What makes Oxygen stand apart from an already superb Series 10 is a genuine sense of impact. Not just emotional impact, but story beats that have the potential to drastically alter the fabric of the series going forward, something Doctor Who can often lack. The core narrative of Oxygen is wrapped in one of the most visually stunning environments in the show’s history, brought to life with excellent cinematography and set design. Much credit to writer Jamie Mathieson for also creating a villain that is disposable for the right reasons, rather than a one trick pony. Here’s hoping Mathieson becomes a key part of the Chris Chibnall era.

Andrew (news)

This Series feels like it’s heading into the deep. Death is literally ‘in your face’ throughout this episode and it’s truly grim at times,.Nardole and Bill are naturally often freaked and sickened, whereas the Doctor sees more the fascination which drives his bravery as he is determined to save the four remaining lives existing on a desolate space station with 36 dead zombies roaming both outside and in the station within automated suits controlled by AI (all serving the purposes of inter galactic capitalism!)

There are some brilliant aspects to the script. I particularly loved the line ‘the universe shows it’s true face by asking for help, we show ours by how we respond’ – this spoken by The Doctor following his overriding Bill’s random choice of destination for the TARDIS and instead heading to what the Doctor calls his ‘theme tune’ – essentially a distress call. To turn capitalism on it’s head by setting the whole scenario to be spectacularly destroyed, the Doctor pulls off a fabulous bluff that saves the day for Bill, Nardole and The Doctor despite coming at great personal cost to the Doctor himself.

Peter Capaldi gave us a stunning performance in Oxygen, powering us through another thriller, also going down in history as the first Doctor to utter the cheekily borrowed words ‘Space, the final frontier!’ in the opening narrative. Pearl Mackie, Matt Lucas and the rest of the supporting cast were on top form too and the combination of such a great all round effort gave us something dark, exhilarating, terrifying and definitely something to remember. Bill is clearly in awe of the Doctor, and the Doctor’s care for Bill is awe inspiring to us as viewers. She suffers greatly in this episode but is saved essentially by the Doctor choosing even greater suffering, physically and mentally.

I had hoped for an episode that had Nardole contributing throughout and was not disappointed. Nardole’s great comedy lines though were probably overwhelmed by the sinister atmosphere throughout as the Doctor furiously gets to work risking life and limb to defeat the corporate greed which has and is threatening everybody.

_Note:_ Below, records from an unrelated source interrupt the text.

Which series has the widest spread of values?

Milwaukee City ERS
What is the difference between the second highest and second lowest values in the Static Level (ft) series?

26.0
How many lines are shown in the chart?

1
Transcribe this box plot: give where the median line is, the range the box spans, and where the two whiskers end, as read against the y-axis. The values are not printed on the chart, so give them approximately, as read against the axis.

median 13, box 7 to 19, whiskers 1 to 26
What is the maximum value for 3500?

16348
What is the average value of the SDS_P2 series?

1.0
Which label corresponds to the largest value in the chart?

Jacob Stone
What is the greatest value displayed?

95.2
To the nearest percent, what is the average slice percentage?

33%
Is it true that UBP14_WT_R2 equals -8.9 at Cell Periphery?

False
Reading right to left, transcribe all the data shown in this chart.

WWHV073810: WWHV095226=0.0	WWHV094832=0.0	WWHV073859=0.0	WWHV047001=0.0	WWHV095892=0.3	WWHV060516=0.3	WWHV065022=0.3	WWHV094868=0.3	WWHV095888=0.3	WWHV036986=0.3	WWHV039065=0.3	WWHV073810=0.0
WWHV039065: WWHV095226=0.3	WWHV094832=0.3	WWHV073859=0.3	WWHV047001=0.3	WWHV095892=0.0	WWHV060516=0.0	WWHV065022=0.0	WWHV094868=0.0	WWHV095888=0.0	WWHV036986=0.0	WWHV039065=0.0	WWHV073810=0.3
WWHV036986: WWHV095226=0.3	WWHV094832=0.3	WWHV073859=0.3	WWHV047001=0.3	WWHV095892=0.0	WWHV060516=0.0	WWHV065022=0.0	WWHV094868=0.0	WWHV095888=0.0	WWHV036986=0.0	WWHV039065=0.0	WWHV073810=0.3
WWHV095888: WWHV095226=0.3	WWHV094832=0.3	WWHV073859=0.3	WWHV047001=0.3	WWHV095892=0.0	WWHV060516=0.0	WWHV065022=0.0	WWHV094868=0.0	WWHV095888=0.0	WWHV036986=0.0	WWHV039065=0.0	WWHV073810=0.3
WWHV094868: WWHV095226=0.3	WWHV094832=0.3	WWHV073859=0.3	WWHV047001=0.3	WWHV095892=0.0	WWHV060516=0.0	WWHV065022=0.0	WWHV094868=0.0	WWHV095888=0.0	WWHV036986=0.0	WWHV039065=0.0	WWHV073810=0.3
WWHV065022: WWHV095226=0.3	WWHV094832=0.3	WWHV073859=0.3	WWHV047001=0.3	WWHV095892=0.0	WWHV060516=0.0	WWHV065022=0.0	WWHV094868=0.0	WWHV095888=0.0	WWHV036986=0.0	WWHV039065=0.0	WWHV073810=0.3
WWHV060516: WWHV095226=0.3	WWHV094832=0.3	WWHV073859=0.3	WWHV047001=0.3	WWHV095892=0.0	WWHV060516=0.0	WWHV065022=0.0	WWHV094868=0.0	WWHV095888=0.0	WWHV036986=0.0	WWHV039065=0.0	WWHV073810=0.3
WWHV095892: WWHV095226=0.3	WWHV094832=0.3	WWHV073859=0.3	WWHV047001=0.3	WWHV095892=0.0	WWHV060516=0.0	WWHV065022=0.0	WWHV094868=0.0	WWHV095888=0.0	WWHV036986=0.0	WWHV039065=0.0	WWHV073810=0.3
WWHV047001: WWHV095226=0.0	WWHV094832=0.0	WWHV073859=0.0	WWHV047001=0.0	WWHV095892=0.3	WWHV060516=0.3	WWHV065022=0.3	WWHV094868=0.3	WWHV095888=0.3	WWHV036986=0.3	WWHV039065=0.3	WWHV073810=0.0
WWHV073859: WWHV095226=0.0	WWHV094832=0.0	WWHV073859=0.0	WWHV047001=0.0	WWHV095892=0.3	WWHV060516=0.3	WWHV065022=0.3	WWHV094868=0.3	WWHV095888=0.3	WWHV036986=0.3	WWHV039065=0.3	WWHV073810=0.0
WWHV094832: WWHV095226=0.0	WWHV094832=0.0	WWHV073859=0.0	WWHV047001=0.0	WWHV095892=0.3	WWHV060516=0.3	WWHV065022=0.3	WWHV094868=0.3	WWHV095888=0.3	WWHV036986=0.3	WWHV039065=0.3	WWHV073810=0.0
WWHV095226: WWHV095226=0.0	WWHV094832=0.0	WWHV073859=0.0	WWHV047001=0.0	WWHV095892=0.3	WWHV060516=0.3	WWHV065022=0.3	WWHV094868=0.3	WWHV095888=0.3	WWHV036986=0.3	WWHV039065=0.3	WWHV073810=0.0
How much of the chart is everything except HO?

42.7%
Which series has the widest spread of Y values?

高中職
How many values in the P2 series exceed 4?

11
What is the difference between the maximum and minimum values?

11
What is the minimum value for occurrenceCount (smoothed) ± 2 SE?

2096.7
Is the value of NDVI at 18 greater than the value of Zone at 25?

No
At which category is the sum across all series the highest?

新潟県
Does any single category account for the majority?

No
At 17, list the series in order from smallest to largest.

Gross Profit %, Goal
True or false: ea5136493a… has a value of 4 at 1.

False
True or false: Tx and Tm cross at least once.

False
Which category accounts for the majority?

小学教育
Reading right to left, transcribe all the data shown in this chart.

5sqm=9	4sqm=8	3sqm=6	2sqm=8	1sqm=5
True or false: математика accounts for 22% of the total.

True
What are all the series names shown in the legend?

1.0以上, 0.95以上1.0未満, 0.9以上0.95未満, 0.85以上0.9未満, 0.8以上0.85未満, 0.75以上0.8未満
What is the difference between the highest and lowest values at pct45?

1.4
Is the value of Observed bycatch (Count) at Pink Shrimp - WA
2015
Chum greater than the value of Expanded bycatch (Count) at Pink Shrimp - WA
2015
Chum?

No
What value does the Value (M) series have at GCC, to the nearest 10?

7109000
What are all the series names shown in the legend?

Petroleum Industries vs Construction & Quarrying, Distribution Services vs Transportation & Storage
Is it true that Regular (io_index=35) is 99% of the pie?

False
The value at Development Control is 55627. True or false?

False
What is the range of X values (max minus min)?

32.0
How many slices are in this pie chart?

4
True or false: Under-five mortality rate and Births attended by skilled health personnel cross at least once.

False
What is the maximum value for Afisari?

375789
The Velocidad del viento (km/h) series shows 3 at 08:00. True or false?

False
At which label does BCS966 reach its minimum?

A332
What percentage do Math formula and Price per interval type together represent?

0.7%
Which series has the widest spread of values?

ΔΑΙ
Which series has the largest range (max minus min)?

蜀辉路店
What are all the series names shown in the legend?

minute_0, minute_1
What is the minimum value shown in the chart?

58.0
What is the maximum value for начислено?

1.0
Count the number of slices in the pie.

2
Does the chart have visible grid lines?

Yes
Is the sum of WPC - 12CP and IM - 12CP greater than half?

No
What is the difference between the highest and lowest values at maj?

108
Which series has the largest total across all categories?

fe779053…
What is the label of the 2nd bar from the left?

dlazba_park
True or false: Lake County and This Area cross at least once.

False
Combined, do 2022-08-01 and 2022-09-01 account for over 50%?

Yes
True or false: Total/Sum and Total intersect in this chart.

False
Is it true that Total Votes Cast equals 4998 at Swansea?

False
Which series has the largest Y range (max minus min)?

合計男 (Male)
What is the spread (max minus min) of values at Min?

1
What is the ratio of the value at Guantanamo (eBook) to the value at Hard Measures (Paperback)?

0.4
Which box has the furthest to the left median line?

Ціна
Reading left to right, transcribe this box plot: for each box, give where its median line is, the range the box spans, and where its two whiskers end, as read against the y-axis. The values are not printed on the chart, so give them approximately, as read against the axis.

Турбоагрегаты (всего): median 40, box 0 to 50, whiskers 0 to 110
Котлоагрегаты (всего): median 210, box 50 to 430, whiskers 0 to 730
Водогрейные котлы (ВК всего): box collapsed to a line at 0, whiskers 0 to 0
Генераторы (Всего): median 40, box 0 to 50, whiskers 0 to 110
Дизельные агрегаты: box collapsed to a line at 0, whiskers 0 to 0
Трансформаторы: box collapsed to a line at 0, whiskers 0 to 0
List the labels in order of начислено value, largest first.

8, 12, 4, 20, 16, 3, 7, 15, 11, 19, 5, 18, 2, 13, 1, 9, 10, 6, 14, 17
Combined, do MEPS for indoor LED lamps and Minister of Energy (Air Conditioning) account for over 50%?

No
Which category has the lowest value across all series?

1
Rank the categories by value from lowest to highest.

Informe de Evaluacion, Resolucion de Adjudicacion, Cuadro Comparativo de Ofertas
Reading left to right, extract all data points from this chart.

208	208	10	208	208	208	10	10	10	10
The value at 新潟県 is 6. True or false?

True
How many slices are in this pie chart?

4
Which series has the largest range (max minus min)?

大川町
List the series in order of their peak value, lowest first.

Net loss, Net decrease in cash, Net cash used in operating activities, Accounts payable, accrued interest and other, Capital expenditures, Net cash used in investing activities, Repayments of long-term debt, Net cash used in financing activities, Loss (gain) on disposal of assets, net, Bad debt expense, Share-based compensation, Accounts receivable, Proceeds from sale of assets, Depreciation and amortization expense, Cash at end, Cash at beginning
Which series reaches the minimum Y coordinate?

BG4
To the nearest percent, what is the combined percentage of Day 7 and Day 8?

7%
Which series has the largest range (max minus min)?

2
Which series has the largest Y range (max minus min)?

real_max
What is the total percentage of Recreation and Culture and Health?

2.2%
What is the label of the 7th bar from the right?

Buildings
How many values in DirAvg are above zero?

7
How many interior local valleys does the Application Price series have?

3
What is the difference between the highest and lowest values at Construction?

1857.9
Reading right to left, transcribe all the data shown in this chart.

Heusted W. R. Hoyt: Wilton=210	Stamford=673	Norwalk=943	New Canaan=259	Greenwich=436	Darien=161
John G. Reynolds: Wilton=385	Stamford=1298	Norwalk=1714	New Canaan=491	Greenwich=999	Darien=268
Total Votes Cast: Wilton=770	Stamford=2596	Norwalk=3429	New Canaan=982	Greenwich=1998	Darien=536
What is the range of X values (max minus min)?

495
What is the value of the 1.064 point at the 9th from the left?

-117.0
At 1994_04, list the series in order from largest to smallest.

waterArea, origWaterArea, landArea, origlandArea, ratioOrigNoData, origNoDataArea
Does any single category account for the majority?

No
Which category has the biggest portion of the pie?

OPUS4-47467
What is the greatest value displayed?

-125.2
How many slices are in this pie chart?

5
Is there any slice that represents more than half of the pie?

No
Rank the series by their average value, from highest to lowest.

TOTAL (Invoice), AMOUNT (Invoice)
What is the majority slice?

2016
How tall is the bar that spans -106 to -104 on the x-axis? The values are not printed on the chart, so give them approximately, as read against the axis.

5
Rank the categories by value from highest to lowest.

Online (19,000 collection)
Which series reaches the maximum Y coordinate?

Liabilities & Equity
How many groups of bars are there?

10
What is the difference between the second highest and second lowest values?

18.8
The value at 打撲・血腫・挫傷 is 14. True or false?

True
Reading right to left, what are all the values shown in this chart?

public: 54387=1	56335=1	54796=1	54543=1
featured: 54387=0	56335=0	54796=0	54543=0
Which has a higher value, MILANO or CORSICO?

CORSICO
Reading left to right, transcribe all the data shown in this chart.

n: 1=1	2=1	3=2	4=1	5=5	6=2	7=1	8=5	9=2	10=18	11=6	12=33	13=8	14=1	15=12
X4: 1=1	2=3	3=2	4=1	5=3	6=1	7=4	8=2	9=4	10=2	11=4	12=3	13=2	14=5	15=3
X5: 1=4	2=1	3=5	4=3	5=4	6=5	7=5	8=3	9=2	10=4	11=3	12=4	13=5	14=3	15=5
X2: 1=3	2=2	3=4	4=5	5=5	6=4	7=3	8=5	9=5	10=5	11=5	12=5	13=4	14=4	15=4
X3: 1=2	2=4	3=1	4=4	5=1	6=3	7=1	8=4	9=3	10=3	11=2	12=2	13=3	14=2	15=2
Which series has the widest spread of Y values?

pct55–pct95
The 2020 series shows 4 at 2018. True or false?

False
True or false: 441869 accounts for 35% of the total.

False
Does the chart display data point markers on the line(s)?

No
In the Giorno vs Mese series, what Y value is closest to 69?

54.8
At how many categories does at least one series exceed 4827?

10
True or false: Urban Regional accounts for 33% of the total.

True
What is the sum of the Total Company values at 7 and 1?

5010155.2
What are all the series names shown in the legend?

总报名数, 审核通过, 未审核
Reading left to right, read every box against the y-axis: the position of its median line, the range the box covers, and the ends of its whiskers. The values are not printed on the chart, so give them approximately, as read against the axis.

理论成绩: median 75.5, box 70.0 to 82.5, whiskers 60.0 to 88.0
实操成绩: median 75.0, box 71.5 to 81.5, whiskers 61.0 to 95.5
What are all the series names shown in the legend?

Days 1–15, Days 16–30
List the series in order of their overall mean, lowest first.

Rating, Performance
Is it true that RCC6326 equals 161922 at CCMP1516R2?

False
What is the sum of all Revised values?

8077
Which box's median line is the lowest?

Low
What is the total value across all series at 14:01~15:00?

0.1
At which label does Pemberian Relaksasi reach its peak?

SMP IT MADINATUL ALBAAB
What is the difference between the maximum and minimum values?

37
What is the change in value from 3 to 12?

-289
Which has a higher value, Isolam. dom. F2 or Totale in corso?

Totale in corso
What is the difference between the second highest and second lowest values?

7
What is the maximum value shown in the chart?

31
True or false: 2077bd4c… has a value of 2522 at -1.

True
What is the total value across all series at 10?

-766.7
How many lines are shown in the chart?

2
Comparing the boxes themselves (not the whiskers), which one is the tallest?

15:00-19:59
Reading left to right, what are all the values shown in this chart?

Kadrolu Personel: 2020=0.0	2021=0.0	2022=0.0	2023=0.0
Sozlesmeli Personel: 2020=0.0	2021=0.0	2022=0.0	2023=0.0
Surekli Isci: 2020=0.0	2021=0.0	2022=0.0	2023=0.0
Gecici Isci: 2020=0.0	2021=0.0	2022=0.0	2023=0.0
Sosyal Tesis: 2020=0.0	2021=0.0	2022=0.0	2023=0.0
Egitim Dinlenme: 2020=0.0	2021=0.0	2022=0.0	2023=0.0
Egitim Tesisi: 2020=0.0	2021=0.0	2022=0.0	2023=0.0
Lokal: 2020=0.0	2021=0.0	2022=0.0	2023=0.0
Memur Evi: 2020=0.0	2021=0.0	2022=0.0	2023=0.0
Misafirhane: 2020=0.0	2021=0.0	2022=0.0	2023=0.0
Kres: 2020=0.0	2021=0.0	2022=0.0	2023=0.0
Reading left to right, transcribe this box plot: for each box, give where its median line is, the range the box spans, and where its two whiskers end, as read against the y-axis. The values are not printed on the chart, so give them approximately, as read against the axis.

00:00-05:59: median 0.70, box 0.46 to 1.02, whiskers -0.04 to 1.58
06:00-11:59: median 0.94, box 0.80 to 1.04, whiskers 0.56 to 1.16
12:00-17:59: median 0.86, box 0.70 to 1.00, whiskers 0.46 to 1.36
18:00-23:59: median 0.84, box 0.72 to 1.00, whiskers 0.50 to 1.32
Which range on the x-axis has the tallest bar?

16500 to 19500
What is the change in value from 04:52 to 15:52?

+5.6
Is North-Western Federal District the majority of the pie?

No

Oxygen was excruciating (in a good way) in terms of the adrenaline build as the drama builds and the Doctor shows us that in his beautiful madness he can create a plan the outwits and out moralises that which is wrong and causing harm to innocents. This episode was jam packed with twists, turns and plot enhancements one after the other. The visuals were sublime; the oscar winning film Gravity came to mind, as well as some Red Dwarf on a more light hearted note – if anything could be called light hearted in this episode!

Oxygen was another terrific episode which I can’t do enough justice to in a short amount of words, but certainly it seems like we are being prepared for something special.